At the front of the pack is California-based Cepheid. It is in the final phases of developing a cartridge designed to work on its automated system. That system is already in use in 23,000 hospitals, clinics, and other locations worldwide, and is expected to provide coronavirus results in about 30 minutes.

Cepheid is asking the U.S. Food and Drug Administration for “emergency use authorization” so it can launch the test in the second quarter of this year, April through June. "We’re hoping for earlier rather than later in Q2,” said chief medical and technology officer David Persing.

Michael Mina, an epidemiologist and immunologist at Harvard University’s School of Public Health, said he had talked to several other companies that are also close to having a test that could be used on a large scale.

“It will be mid-April — possibly mid-March — given the speed and the massive interest because of the very limited U.S. testing capacity," Mina said.

Another company in the race, Switzerland-based Roche, would not discuss timelines, but said the company’s emergency response team was working on a test that would plug into its widely used diagnostics platform.

Emergency use authorization, which allows unapproved medical products to fill a critical public health need, was previously granted to the U.S. Centers for Disease Control and Prevention for the coronavirus test kit it hastily created in January. The kit is laborious and takes at least a day to yield results. It also had a faulty component when it was distributed to state labs — although the CDC said Friday that the problem has been resolved and states can begin testing.

The urgency is growing as coronavirus outbreaks explode around the globe, stock markets plunge, and deaths counts climb. As of Friday, there were more than 84,000 confirmed coronavirus cases and 2,800 deaths, according to the World Health Organization. Most are in China, where the virus emerged in December, but 56 other countries — and more every day — have reported cases.

» READ MORE: Coronavirus may not be slowed down by warmer weather, scientists warn

While China, South Korea, and other countries are assessing vast numbers of samples with their tests, only about 500 people in the U.S. have been tested for the virus, called COVID-19. Experts worry that the 60 U.S. cases confirmed so far do not reflect the real prevalence of the germ — especially now that cases with no known source of infection suggest the virus is spreading from person to person in California, Oregon and Washington.

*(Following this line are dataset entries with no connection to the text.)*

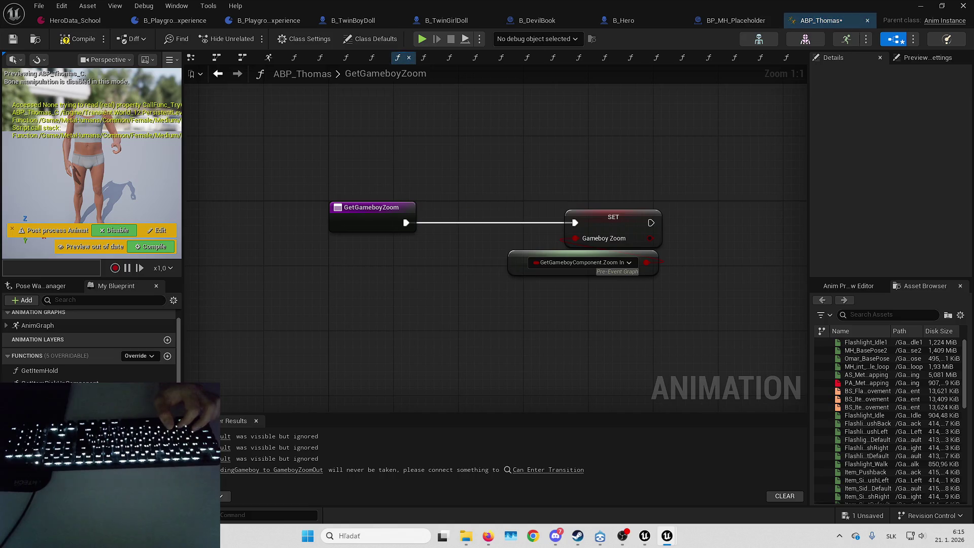
left_click_drag(469, 313, 413, 267)
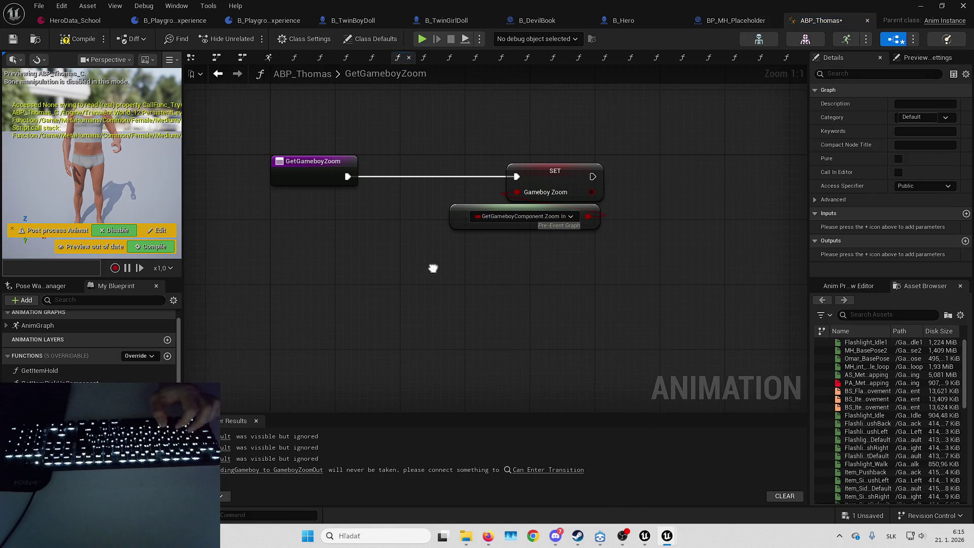
right_click(435, 270)
key("ctrl+v")
key("ctrl+a")
key("Escape")
key("ctrl+v")
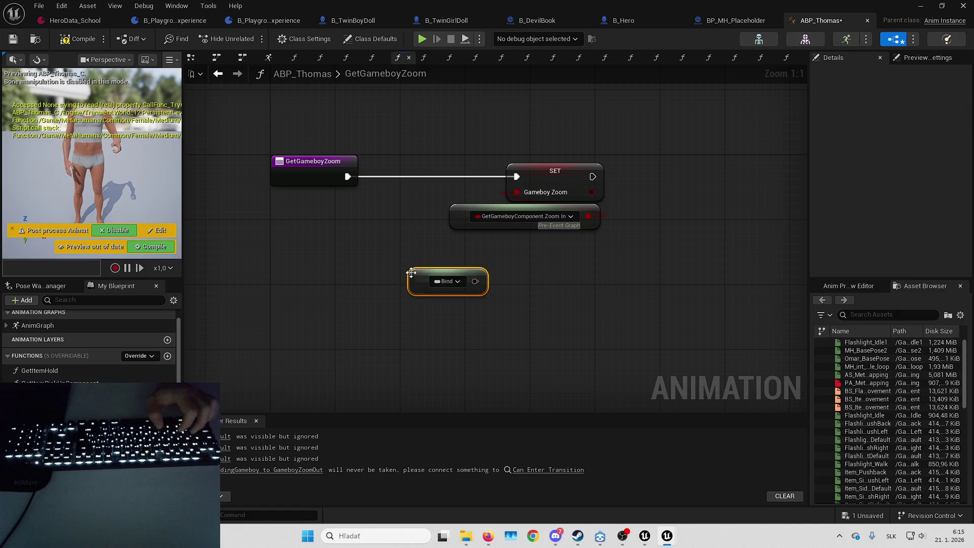
left_click(444, 281)
mouse_move(367, 278)
left_mouse_down()
mouse_move(320, 293)
mouse_move(336, 295)
mouse_move(320, 287)
left_mouse_up()
left_click(343, 282)
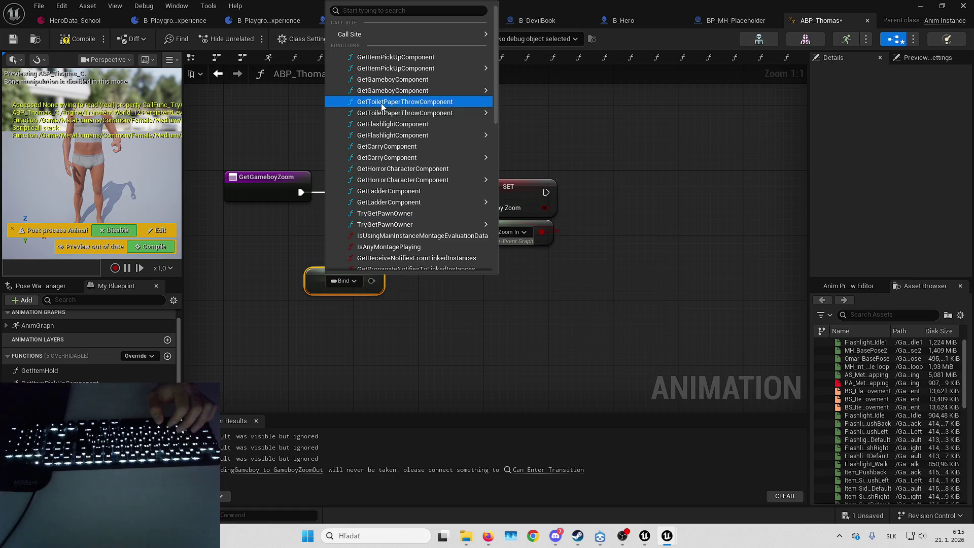
- Bind it to GetGameboyComponent's Zoom In, wire it into Gameboy Zoom, and delete the old getter
mouse_move(412, 71)
mouse_move(437, 90)
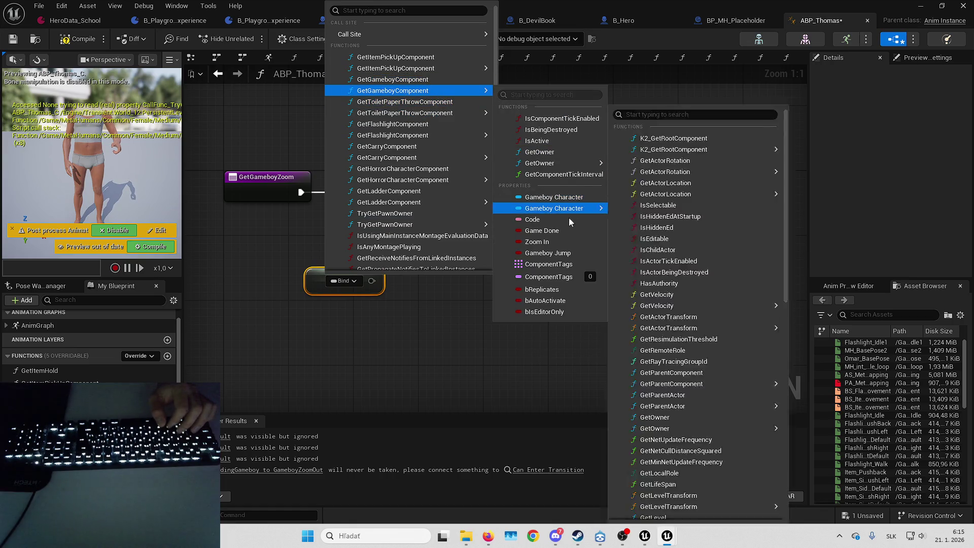
left_click(552, 241)
mouse_move(470, 208)
left_mouse_down()
mouse_move(458, 275)
mouse_move(446, 277)
left_mouse_up()
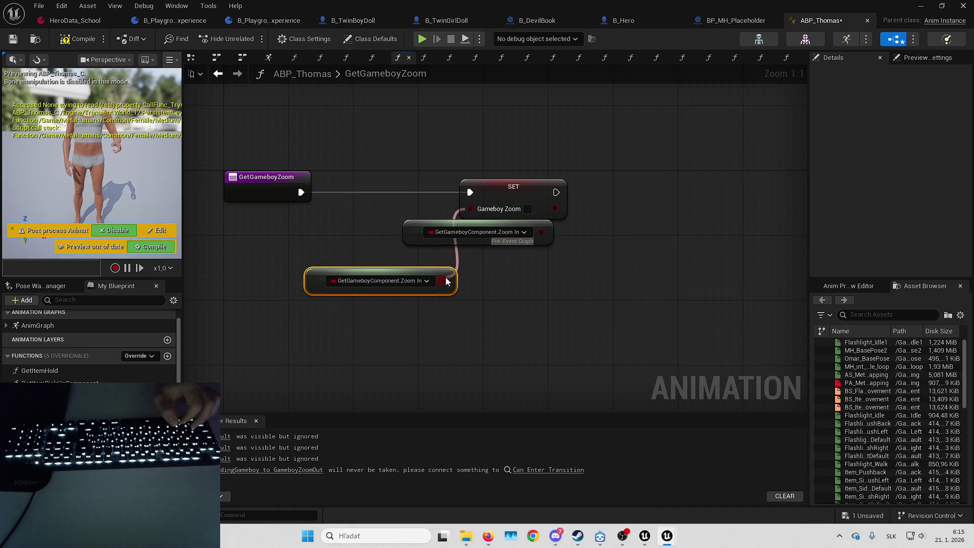
left_click(478, 236)
key("Delete")
mouse_move(322, 279)
left_mouse_down()
mouse_move(424, 230)
mouse_move(417, 235)
left_mouse_up()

That case prompted the CDC on Thursday to broaden its narrow testing recommendations. Now, testing should be done for anyone with respiratory symptoms and a history of travel to an affected country — not just China — or anyone with severe respiratory illness that has no alternative explanation.

Although the CDC’s test is still the only authorized option, an FDA spokesperson said it is cooperating with more than 70 molecular diagnostics developers, such as Cepheid, "to help accelerate” emergency approval of a commercial test.

All of these candidates use PCR (polymerase chain reaction), a Nobel Prize-winning technology that has revolutionized molecular biology since its invention in 1986. It creates millions or billions of copies of DNA using an original strand from a sample of blood or other body fluid. PCR is so sensitive that it can detect a viral infection even before it causes symptoms. PCR is now used to diagnose Ebola, flu, tuberculosis, and many other diseases.

“PCR is well-established technology, and many companies have automated versions,” Cepheid’s Persing said. “An assay can be developed in the lab in a matter of days if you have the DNA sequence. China has been very forthcoming” with viral genome data.

That doesn’t mean PCR is simple. One of the challenges involves the fact that viruses are constantly mutating — altering their genome. A test won’t work if it’s designed to detect and copy a DNA sequence that no longer exists. That’s why Cepheid’s test targets three regions of the coronavirus genome.

“We’re future-proofing the test," Persing said. “That’s what we’re striving to do.”